NMsim - Seamless NONMEM Simulation Platform in R • NMsim

Objectives

This introduction to NMsim aims at enabling NONMEM users to

Configure NMsim to find your NONMEM installation
Set up a simulation data set and simulate a NONMEM model using that data set
Simulate a typical subject
Simulate multiple models and compare them
Simulate observed or previously simulated subjects based on emperical Bayes estimates (ETA’s)
Simulate multiple subjects with covariate sampling and generation of prediction intervals

Configuration

NMsim must be configured with the path to the NONMEM executable. This can be done for each NMsim() call using the path.nonmem argument, but more easily it can be configured globally the following way. Also including where NMsim will run NONMEM and store intermediate files (dir.sims) and where to store final results (dir.res).

library(NMdata)
## Point NMsim to your NONMEM exectuable - looks like this on linux/osx
NMdataConf(path.nonmem = "/opt/NONMEM/nm75/run/nmfe75")
## or on Windows, it could be
NMdataConf(path.nonmem = "c:/nm75g64/run/nmfe75.bat")
NMdataConf(dir.sims="simtmp-intro", ## location of sim tmp files
           dir.res="simres-intro")  ## location of sim results

For more information on this and how to test the configuration, see NMsim-config.html.

A first simulation with `NMsim()`

When providing a simulation data set, the default NMsim() behavior is to sample a new subject (ETA’s).
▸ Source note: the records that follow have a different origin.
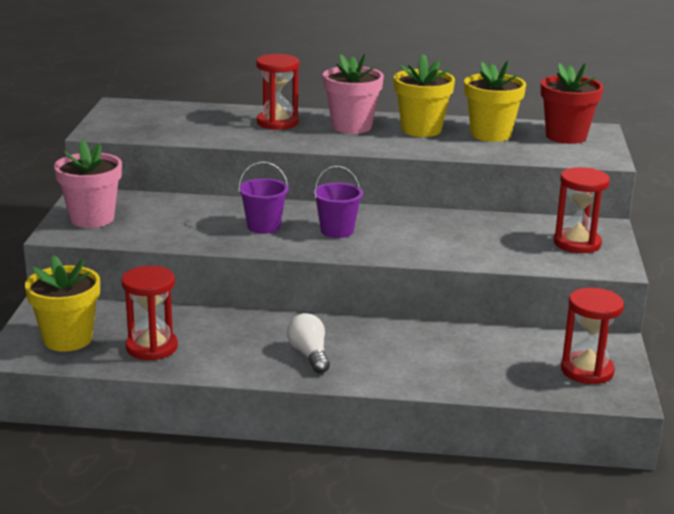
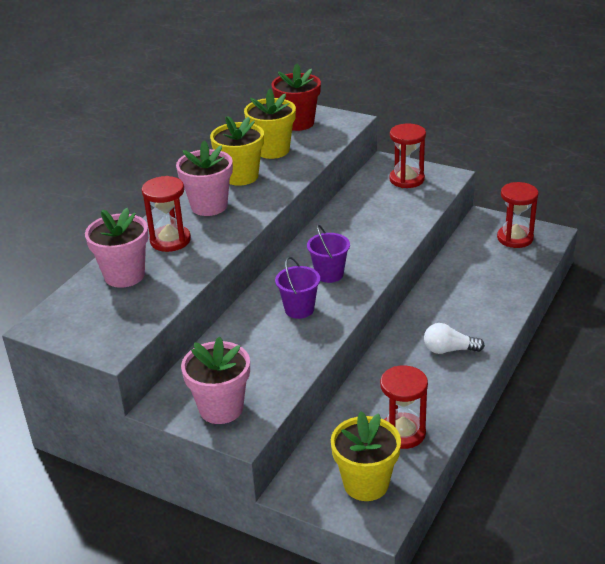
camera: 65 degrees left, 10 degrees up
(209, 117) = (124, 275): none -> pink flower pot

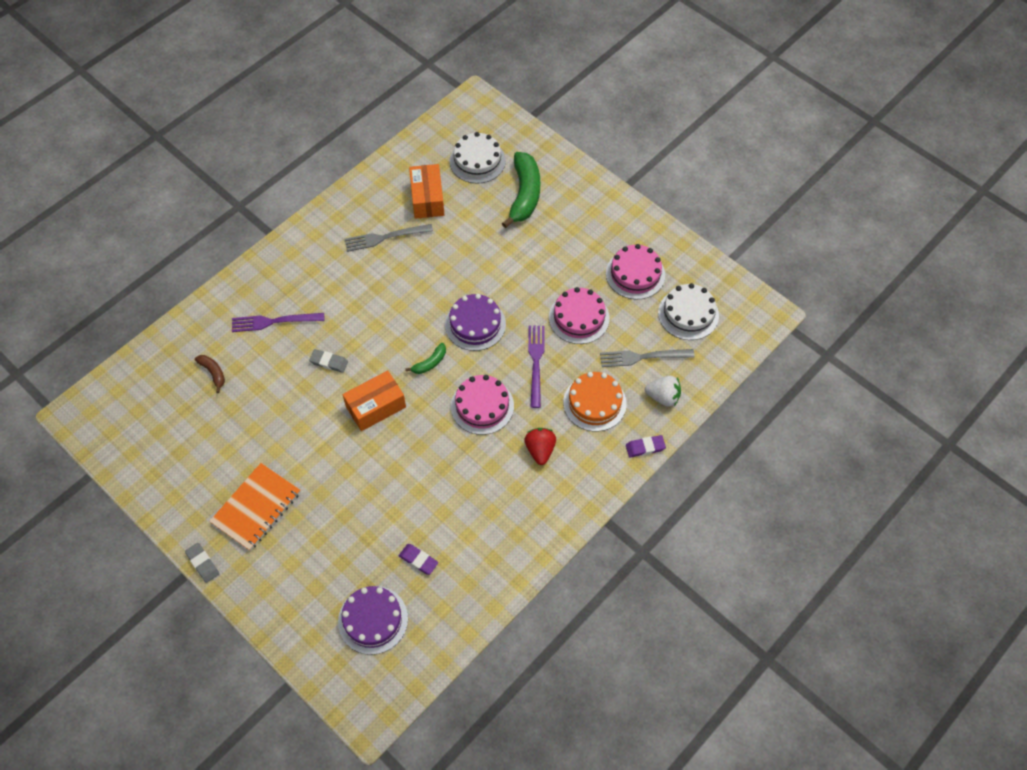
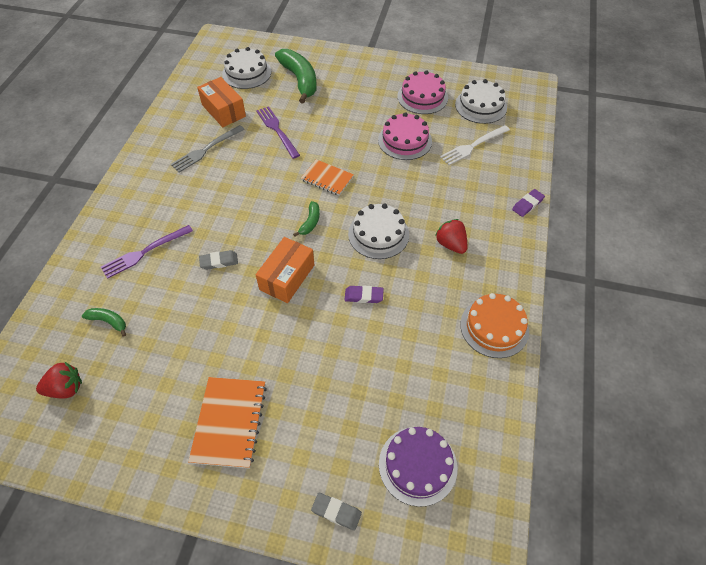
camera: 30 degrees left, 5 degrees down
(155, 414) = (66, 388): none -> red strawberry
(203, 563) = (206, 510): grey eraser -> grey eraser (336, 512)
(213, 373) = (108, 321): brown banana -> green banana
(418, 560) = (419, 386): purple eraser -> purple eraser (363, 296)
(475, 324) = (327, 178): purple cake -> orange notebook
(482, 406) = (378, 234): pink cake -> white cake
(536, 362) = (396, 184): purple fork -> purple fork (277, 130)
(594, 403) = (464, 191): orange cake -> orange cake (494, 327)
(642, 357) = (473, 146): grey fork -> white fork
(663, 397) = (510, 165): white strawberry -> none

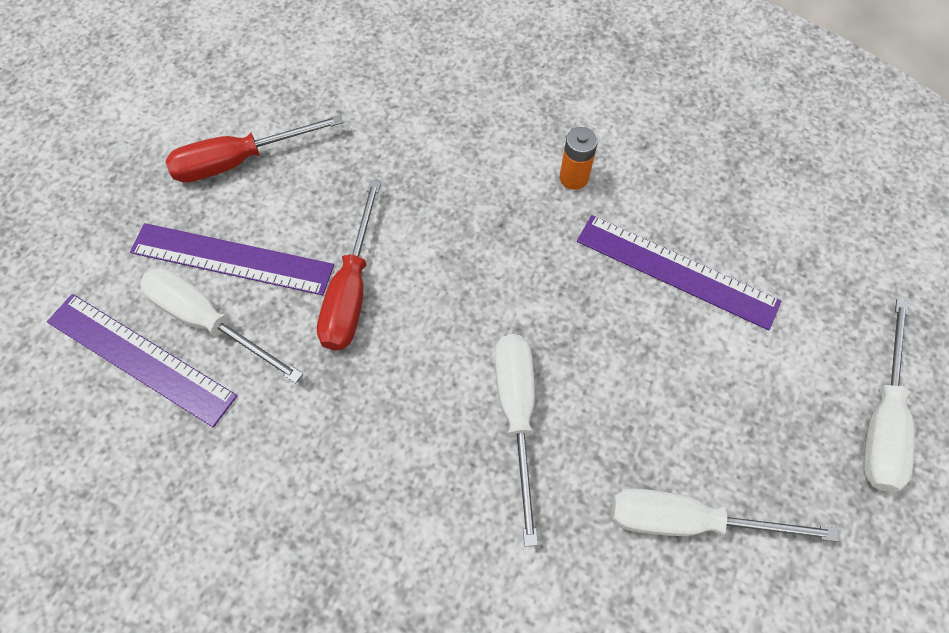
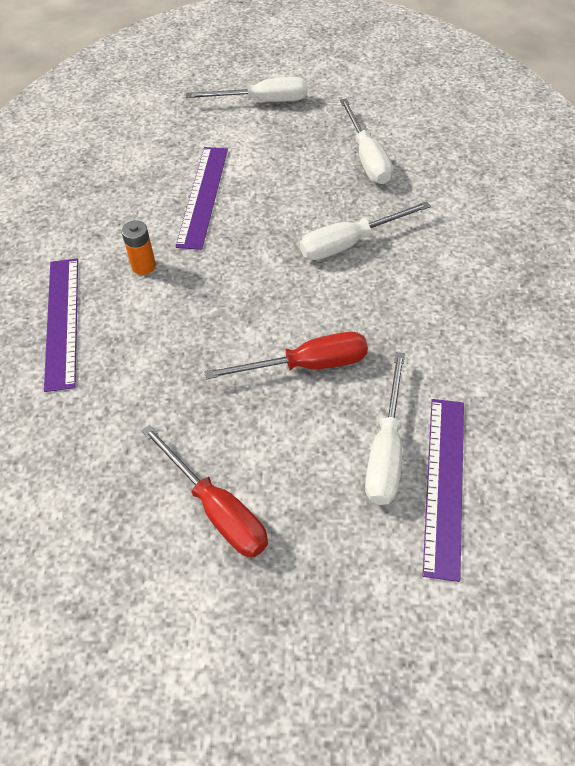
camera: 110 degrees left, 10 degrees down
(231, 259) = (322, 462): purple ruler -> purple ruler (62, 321)

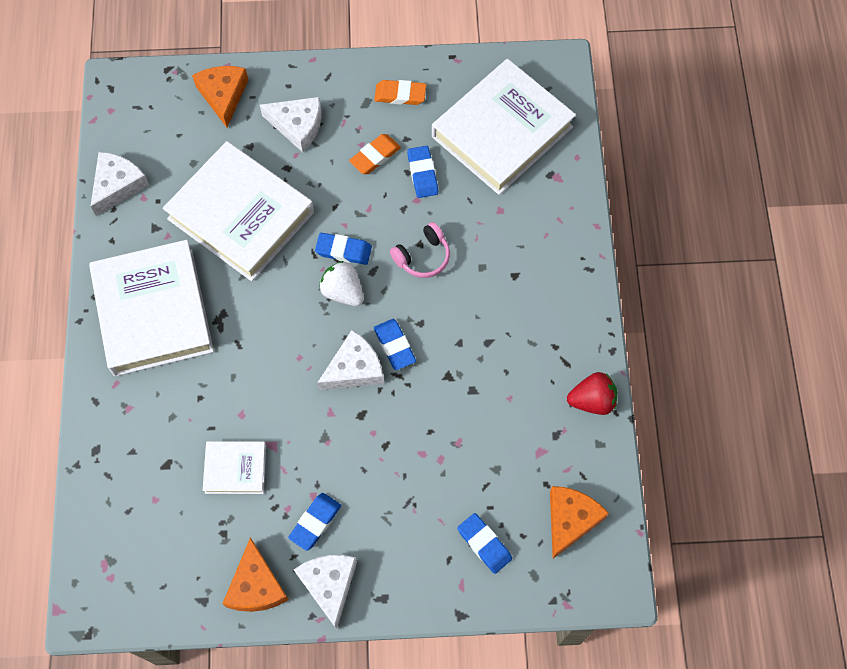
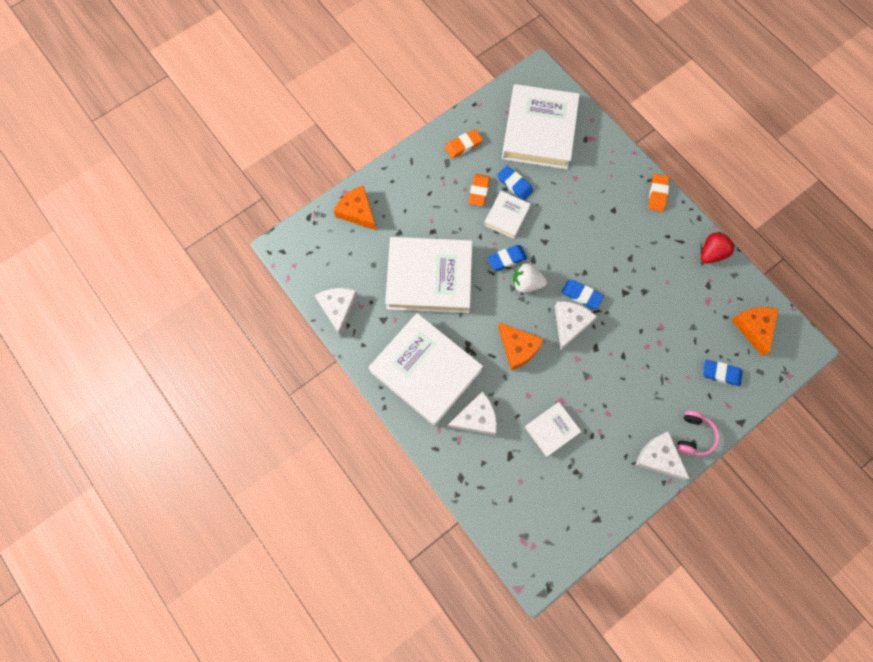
camera: 35 degrees left, 5 degrees up
(256, 585) = (619, 488): orange cheese -> orange cheese (518, 348)
(297, 126) = (418, 202): white cheese -> white cheese (476, 418)
(315, 522) = (621, 428): blue eraser -> none
(383, 203) = (506, 216): none -> white book
(422, 256) = (554, 233): pink headphones -> pink headphones (693, 436)
(584, 290) = (657, 194): none -> orange eraser

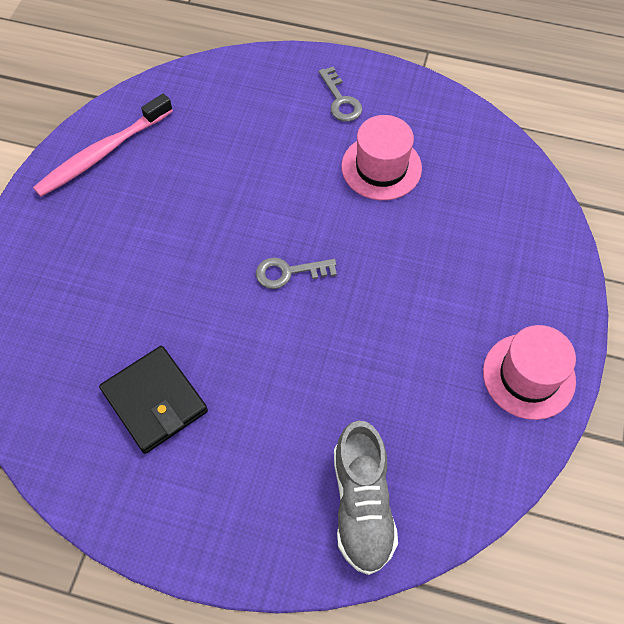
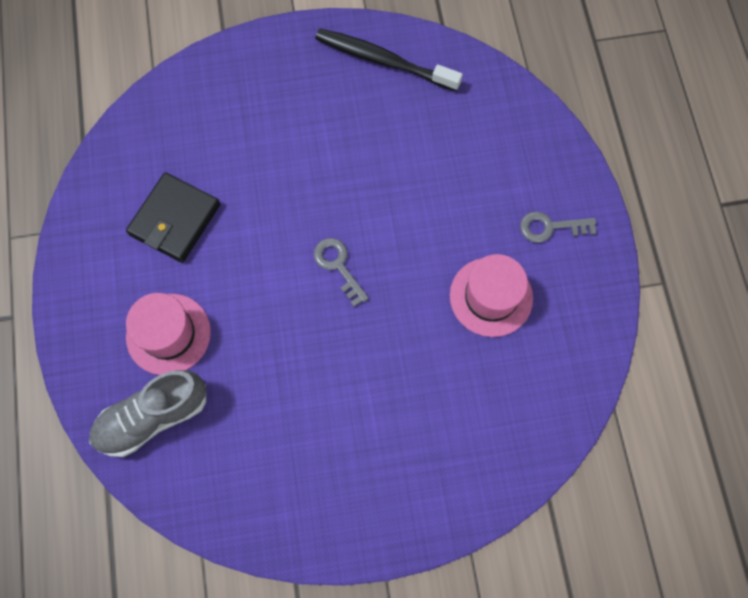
camera: 65 degrees right, 10 degrees up
(102, 153) = (383, 61): pink toothbrush -> black toothbrush
(341, 100) = (550, 227): grey key -> grey key turned 45 degrees clockwise
(528, 376) = (329, 514): pink hat -> pink hat (168, 334)

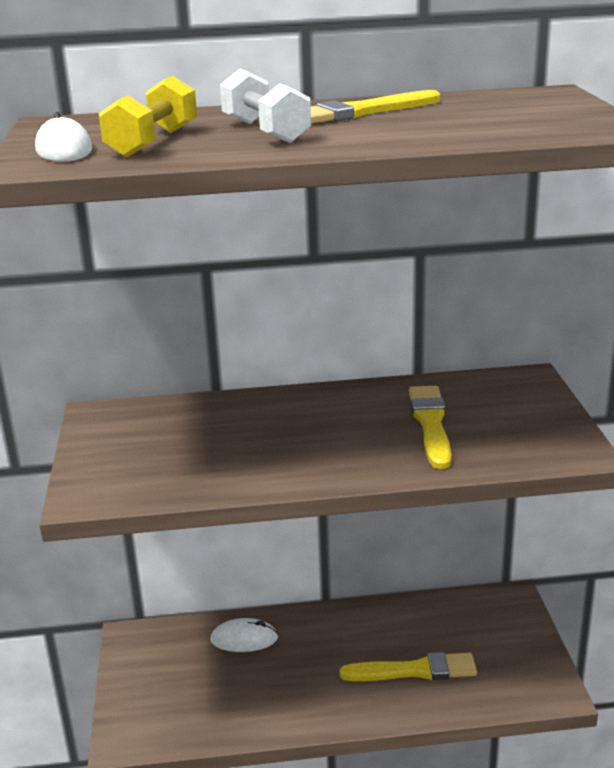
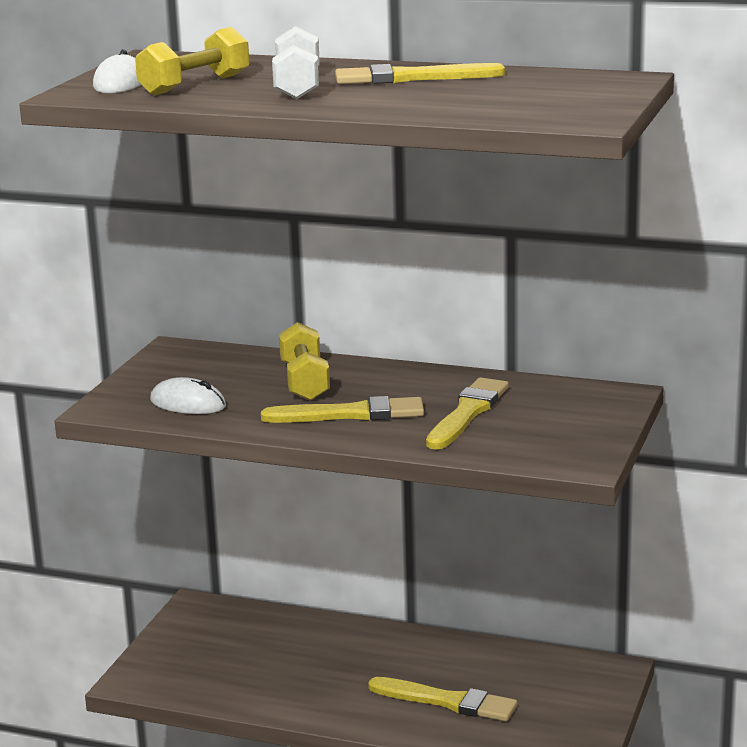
camera: 25 degrees right, 5 degrees down
(244, 639) = (301, 634): white mouse -> white mouse (188, 403)
(254, 423) = (304, 381): none -> yellow dumbbell
(330, 449) = (350, 414): none -> yellow brush

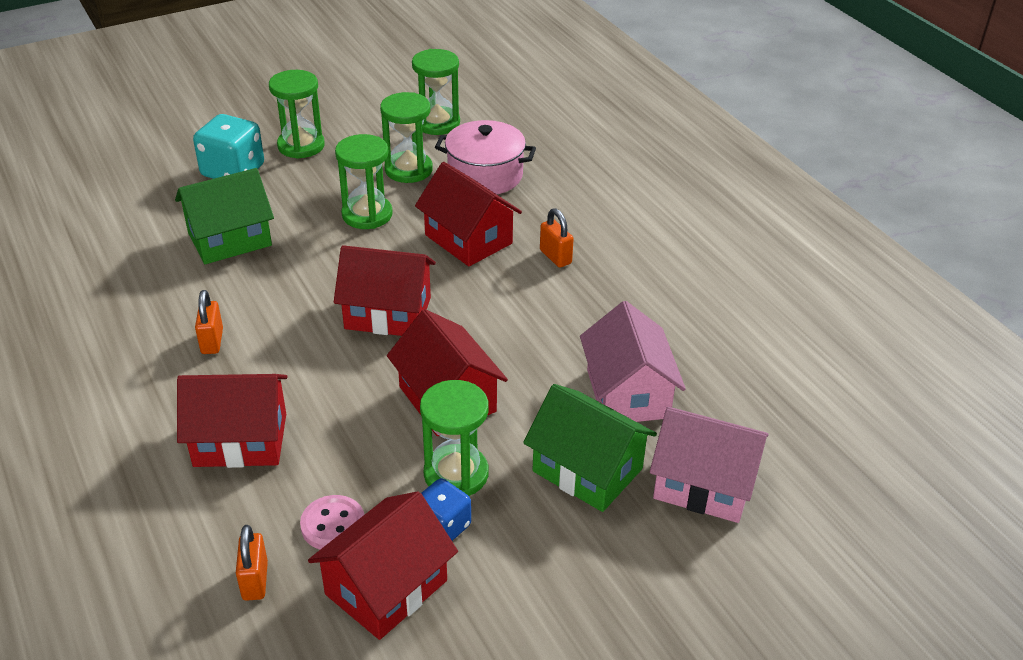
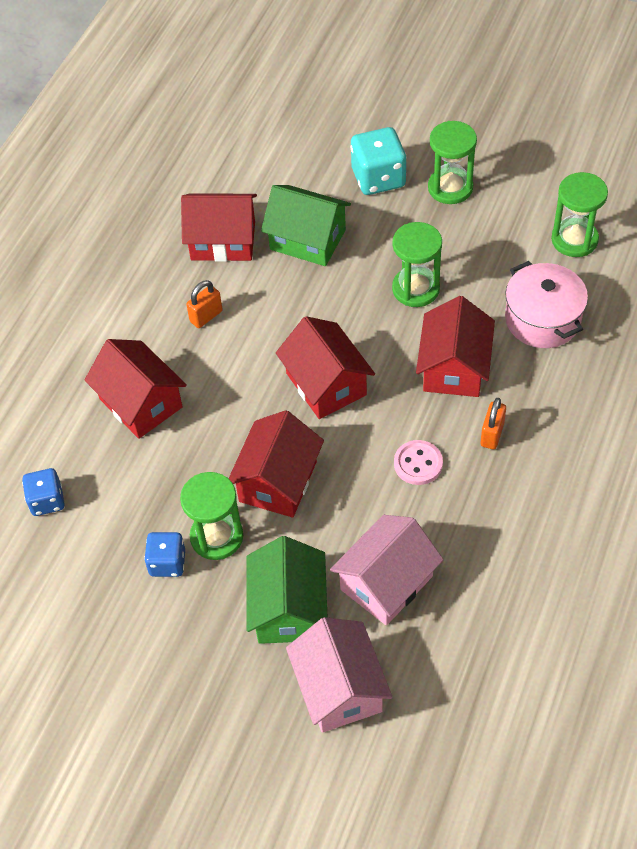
camera: 55 degrees right, 15 degrees up
(255, 581) = (47, 501): orange padlock -> blue dice
(333, 525) = (119, 505): pink button -> pink button (418, 464)
(386, 587) = (97, 569): red house -> red house (223, 241)
(408, 170) = (495, 270): green hourglass -> none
## Point to the model to estimate
file.mod <- system.file("examples/nonmem/xgxr021.mod",
                        package="NMsim")
## Easily create a muliple-dose simulation data set with a loading dose
data.sim <- NMcreateDoses(TIME=c(0,24),AMT=c(300,150),ADDL=c(0,5),II=c(0,24),CMT=1)|>
    NMaddSamples(TIME=0:(24*7),CMT=2)
## Simulate
simres <- NMsim(file.mod=file.mod,data=data.sim,table.vars=c("PRED","IPRED","Y"))

The simulation input data set is a data.frame, and NMsim() returns a data.frame. Plot of simulation results (click to button show code):

datl <- as.data.table(simres) |>
    melt(measure.vars=c("PRED","IPRED","Y"))

plot1 <- ggplot(datl,aes(TIME,value,colour=variable))+
    geom_line(data=function(x)x[variable!="Y"])+
    geom_point(data=function(x)x[variable=="Y"])+
    labs(x="Hours since first dose",y="Concentration (ng/mL)",
         subtitle="Simulation of one new subject.",
         colour="")

PRED, IPRED, and Y (if defined in control stream) are easily obtained with NMsim.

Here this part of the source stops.